At the time of writing this, I am currently enrolled in a class entitled “Cinema, Time and Memory.” It’s very interesting, covering how film from various times and genres deal with issues of time and the passage of it. But very few films in the world have the audacity to cover the entire history of the human race in less than ten minutes. That’s where Rocks comes in.


(via IMDb)


Also titled Das Rad (translated into English as The Wheel), Rocks is a 2001 German short directed by Chris Stenner, Arvid Uibel and Heidi Wittlinger. It follows the story of two sentient piles of rocks who witness the invention of the wheel and the entirety of all human progress, with the twist that (being rocks) it all moves at lightning fast speed. It's a clever concept, and the film has a lot of fun with it. The result is a delightfully entertaining short that's a joy to watch from beginning to end.

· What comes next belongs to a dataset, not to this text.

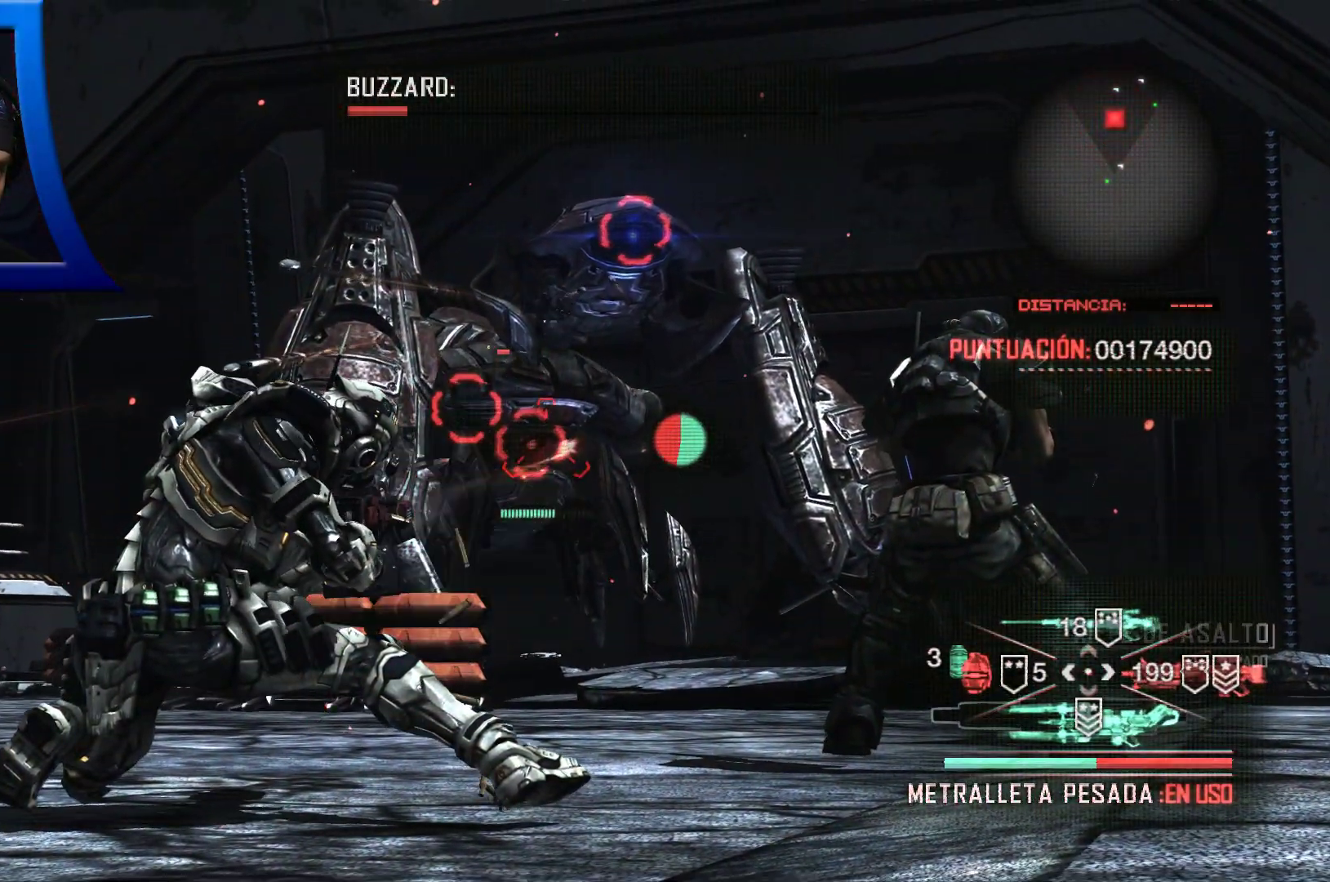
{"buttons": ["L2", "R2"], "left_stick": "center", "right_stick": "center", "events": []}
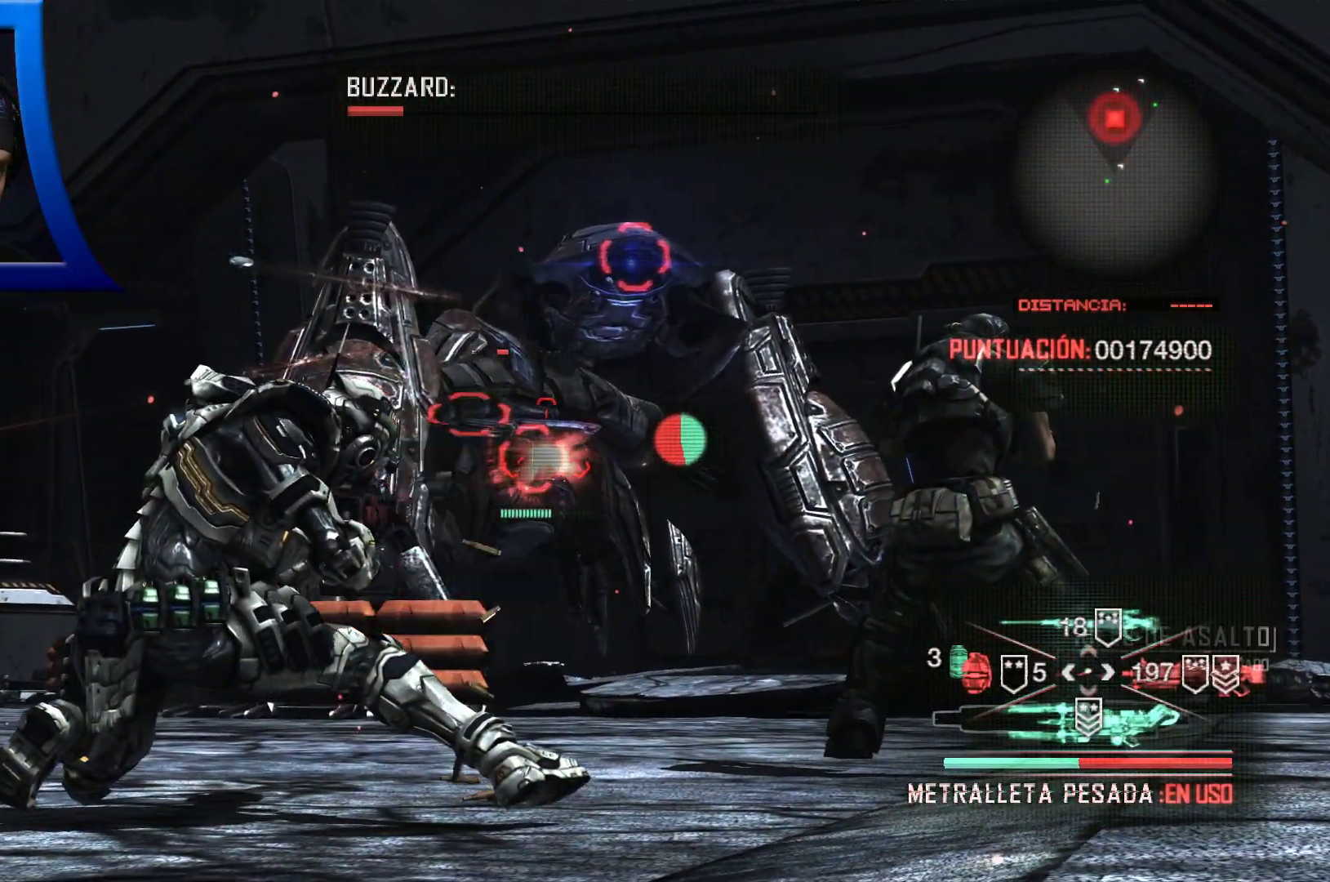
{"buttons": ["L2", "R2"], "left_stick": "center", "right_stick": "down", "events": [[433, "right_stick", "down"]]}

One notable thing about Rocks is that it combines three forms of animation (well, arguably two)- stop motion, CGI and puppetry. As I've said before, I am a huge fan of stop motion, and one always has to appreciate the absurd level of hard work that goes into it. Of course it helps when all that work is done in service of a film that's entertaining and nice to look at, and Rocks is both of those things. The central premise is fairly straightforward, but one of the benefits of it is that it allows (nay, requires) constant movement. But the movement is never so big that it becomes a distraction. As a result, there's always something to look at while on screen without taking away from the story. Animation is, at the end of the day, the art of motion (heck, all of cinema is), and a film that deals with motion directly as a topic is pretty fun. And of course, there's something neat about watching a film that deals with time so directly too.


(via TV Tropes)


Rocks is kind of a weird film, but if you like kind of weird films you should like this one too. The Academy likes weird films enough to nominate them (well, at least in the shorts category), but they don't always win. Rocks lost Best Animated Short that year to The ChubbChubbs!, which is actually quite a bit better than its title would suggest. Still, I think Rocks was the better film, so it's a shame it lost. But I guess you just have to let these things pass you by, like civilization itself before a couple of rocks.